Finalist for the Spain-USA Foundation Translation Award!
This is the story of Olga, a retired mathematician, and Mateo, a college student passionate about robotics, and their plot to influence Google.
‘This book has excited me more than any that I have read this year.’ —Sam Sacks, Wall Street Journal
‘This is a beautifully written, endlessly provocative meditation on humanity’s relationship to technology, monopoly, memory and fate.’— Dave Eggers, author of The Circle and The Every
After a chance encounter at the public library, two new friends begin to meet up regularly. Together they decide to submit an application for Google sponsorship to an elite technology-training program. Hoping to stand out, they frame their submission as a direct appeal to the ‘conscience’ of the seemingly all-powerful corporation.

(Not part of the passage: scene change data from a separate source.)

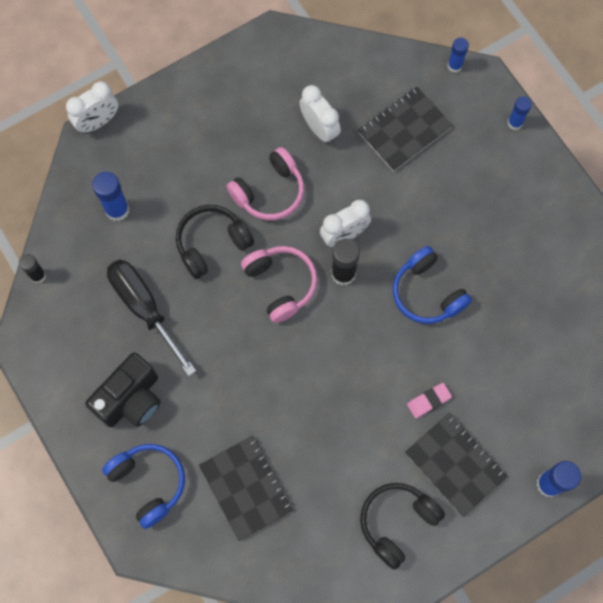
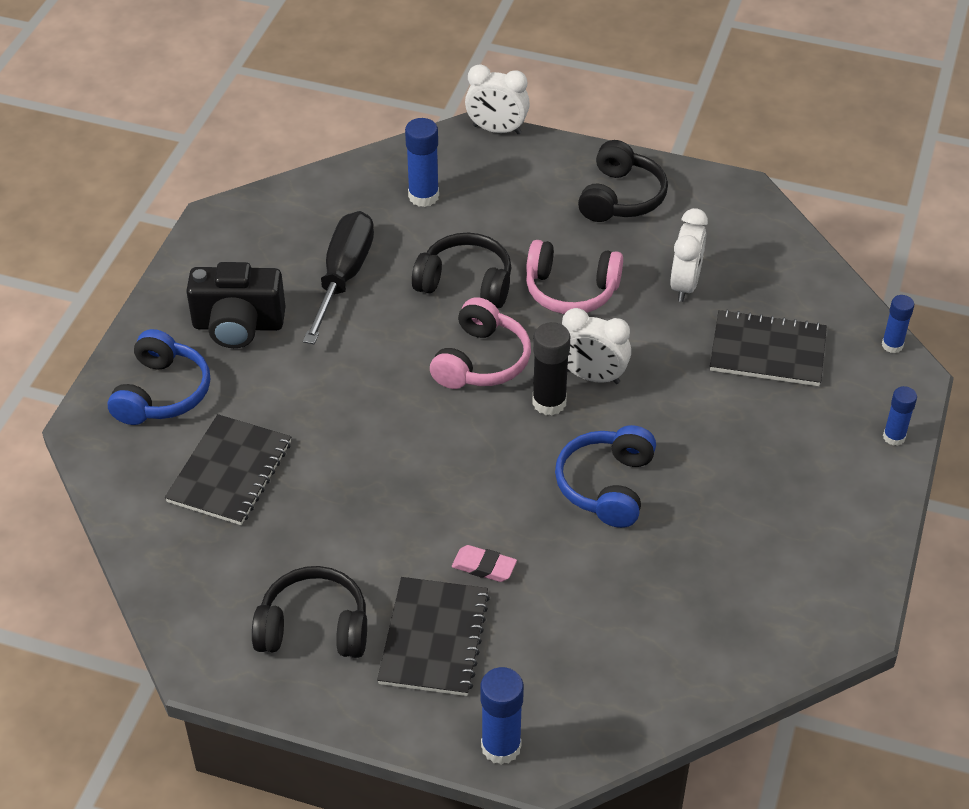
camera: 50 degrees right, 25 degrees down
(38, 276) = (296, 185): black glue stick -> none
(220, 103) = (621, 197): none -> black headphones

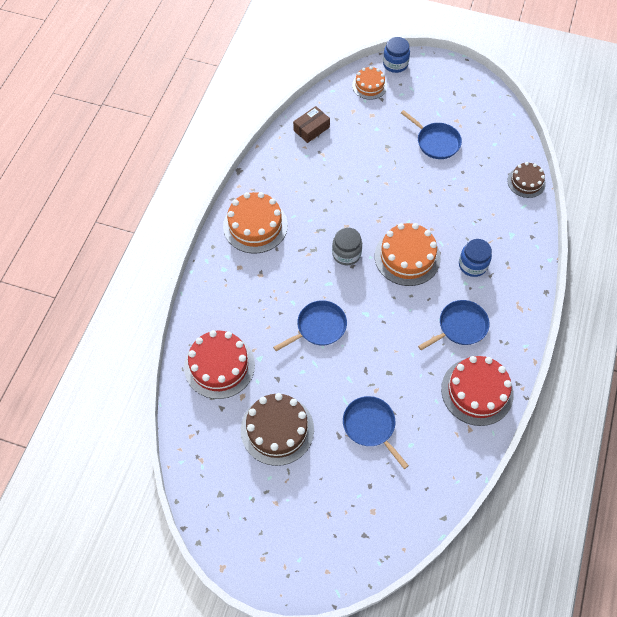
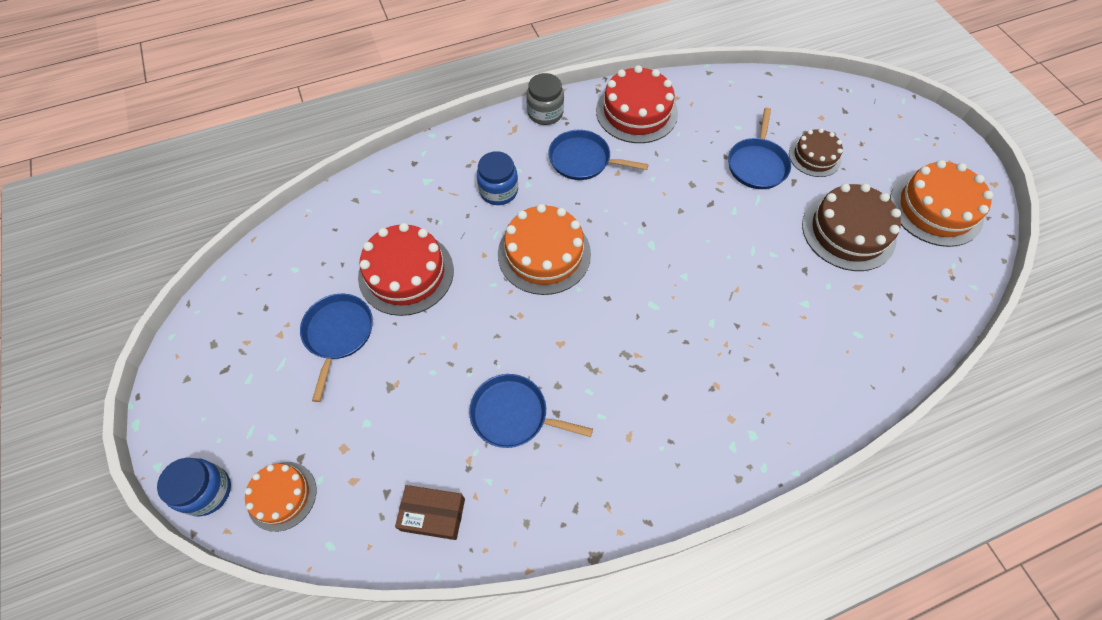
camera: 130 degrees left, 0 degrees up
(219, 365) = (857, 335): red cake -> red cake (406, 273)
(255, 225) = (658, 452): orange cake -> orange cake (935, 209)
(319, 327) = (712, 275): blue pan -> blue pan (513, 414)
(346, 254) = (597, 315): grey jar -> grey jar (545, 113)
(526, 182) = (336, 207): brown cake -> brown cake (814, 156)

Olga, a retired entrepreneur, and Mateo, a college student, find unexpected connection and solace in their conversations. Ideas and arguments open into personal stories as they debate the possibility of free will, the existence of merit, and the role of artificial intelligence. They ask the most basic and important of questions: What does it mean to be human in a reality shaped by data and surveillance? Is there still space for empathy and care? What could we be, what could we build, if we used our resources in different ways?
A propos de l’auteur
Belén Gopegui burst onto the Spanish literary scene in 1993, bowling over critics with her debut,
La escala de los mapas [
The Scale of Maps, City Lights, 2011], which was hailed as a masterpiece. She has since published six more novels, stories, young people’s fiction, and screenplays, and several of her books have been adapted for cinema. This is her second translation into English. Gopegui was born, and lives in, Madrid, Spain.
Mark Schafer is an award-winning literary translator and visual artist, and a senior lecturer at the University of Massachusetts, Boston, where he teaches Spanish. He has translated works by authors from around the Spanish-speaking world, including David Huerta, Virgilio Piñera, Alberto Ruy Sánchez, and Belén Gopegui’s La escala de los mapas [The Scale of Maps, City Lights, 2011]. Schafer is a founding member of the Boston Area Literary Translators Group. He lives in Roxbury, Massachusetts.